Anyway I went to buy this kit and found that I could get it from the legitimate licensed manufacturer in Korea for $110, or from some guy in Thailand for $40. I was just about to Add the Thai dude’s version to Cart when I suddenly thought: why did I think it was OK to buy a knock-off of an Asian-made work, but when it came to Forgeworld I wanted to buy British? Was I a racist? What the hell?

It was then I remembered reading a book years ago about the Japanese director Miyazaki and the rise of Japanese pop culture in the West. In it, the author showed that the Japanese government in the mid-late 90s decided that in the future, goods manufacture would be undercut by poorer nations, and that the only way for wealthier nations to stay competitive would be to use their cultural power to create and spread IPs, rather than physical objects. This was a radical idea at the time. But I see now it makes sense. The South Korean government decided the same thing in the early 200s and set up performing arts and fashion schools and departments of pop culture studies in all major universities to analyse trends, so Korean pop music and fashion could take over the world. It’s now starting to bear fruit.

No-one in Japan, South Korea, the UK or Australia is able to make stuff as cheaply as someone in China or Thailand. But because of the worldwide cultural influence that the English language wields, and the hard work the Japanese and South Koreans have put in to get their IPs and pop stars to be seen as cool worldwide, people in our countries are in the position to make up IPs and have them actually seen.

Hyuna, one of the super hot stars of the "Korean Wave" that is taking pop culture by storm worldwide. And I mean worldwide.

Hyuna, one of the super hot stars of the “Korean Wave” that is taking pop culture by storm worldwide. And I mean worldwide.

It’s sad, but you could be the most imaginative creator in Thailand but if you create in Thai, no-one outside Thailand will ever see your work and you’ll probably have to support your art with a labour, service or manufacturing job. But if you were born in the Anglosphere or Japan you can, if you work hard enough, have a job as an internationally visible artist. You can even be well-known. Perhaps even wealthy.

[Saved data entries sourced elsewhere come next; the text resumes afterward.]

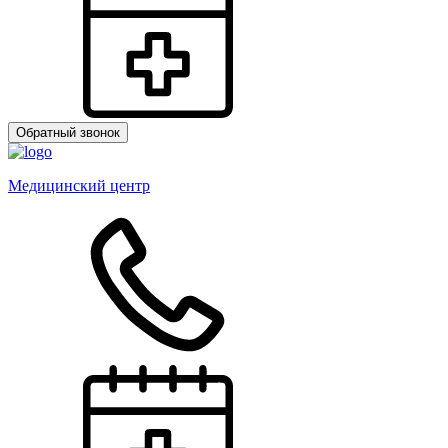
Обратный звонок
Медицинский центр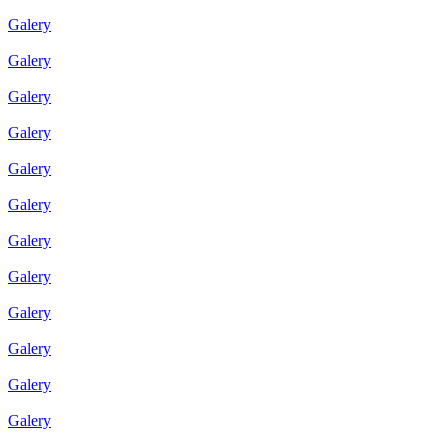
Galery
Galery
Galery
Galery
Galery
Galery
Galery
Galery
Galery
Galery
Galery
Galery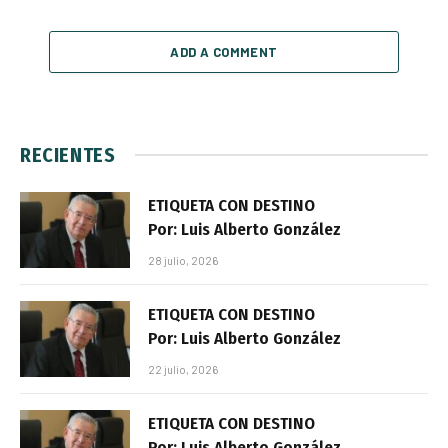
ADD A COMMENT
RECIENTES
ETIQUETA CON DESTINO
Por: Luis Alberto González
28 julio, 2026
ETIQUETA CON DESTINO
Por: Luis Alberto González
22 julio, 2026
ETIQUETA CON DESTINO
Por: Luis Alberto González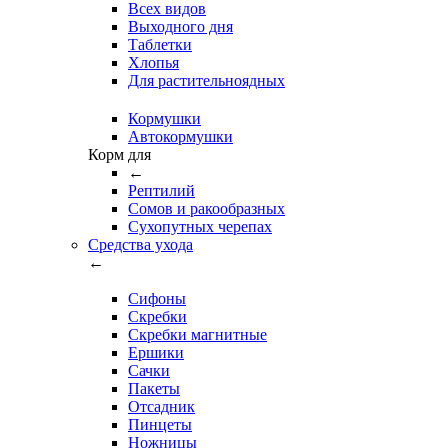
Всех видов
Выходного дня
Таблетки
Хлопья
Для растительноядных
Кормушки
Автокормушки
Корм для
←
Рептилий
Сомов и ракообразных
Сухопутных черепах
Средства ухода
←
Сифоны
Скребки
Скребки магнитные
Ершики
Сачки
Пакеты
Отсадник
Пинцеты
Ножницы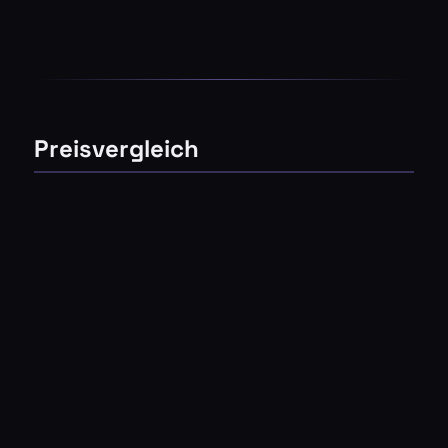
Preisvergleich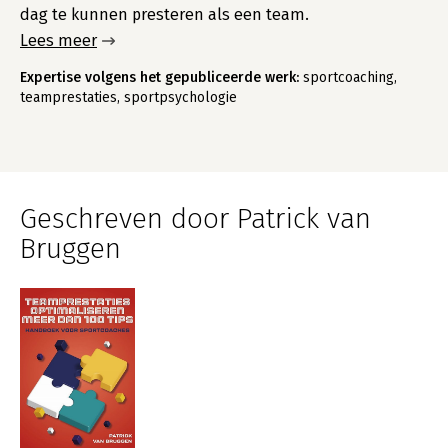
dag te kunnen presteren als een team.
Lees meer
Expertise volgens het gepubliceerde werk:
sportcoaching,
teamprestaties, sportpsychologie
Geschreven door Patrick van
Bruggen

So this is why I buy Forgeworld from the UK, and why I’m ordering the Alita kit from Sol models in Korea instead of the Thai pirate. As time goes on, more and more Westerners will rely on IP creation and companies maintaining IPs for their income. We’ll come up with the ideas and original products, China or Thailand will make affordable copies. So not supporting Forgeworld means not supporting the people who pay the original creators, which means not supporting the creators, which means not supporting the main Western industry of IP creation. The most important and smartest thing wealthy countries with a lot of cultural clout can do is keep coming up with original ideas, and make sure our cultures stay “cool.” Copycats will mimic the original products straight away, yeah, but that’s because no-one’s willing to pay them for their original ideas. They can only make money parroting our IPs, which is sad when you think about it.

But not that sad: Mr Thai Pirate has a whole suite of knock-offs in his eBay store. There’s a whole world out there for him to copycat. He’s not going to starve if someone doesn’t buy his Alita kit that no-one born after 1985 is even going to know exists. Mr Chinaforge will just shut his site and open it again with a new name if GW somehow manages to track him down. But if someone does buy from them (and they will), the Japanese or British creator loses a little bit of the value of their IP, and that’s all they’ve got really.

So from now on my reasoning goes: I am a Westerner. It’s people in countries like mine who happen to make the original IPs that everyone loves. So if I can buy from the original creator or their licensed agent, I will; there are enough people in China to support the makers of knock-offs. They don’t need my help.

I’m not going to claim there’s some moral element here when I really don’t think there is. For me it’s a question of culture, business and practicality. If I was Chinese making/buying  knock-offs would be a smart thing to do, but I’m not, and doing it just harms my local industry that might be employing myself or my friends or family. But I don’t judge those guys in China and Thailand. You gotta do what you gotta do.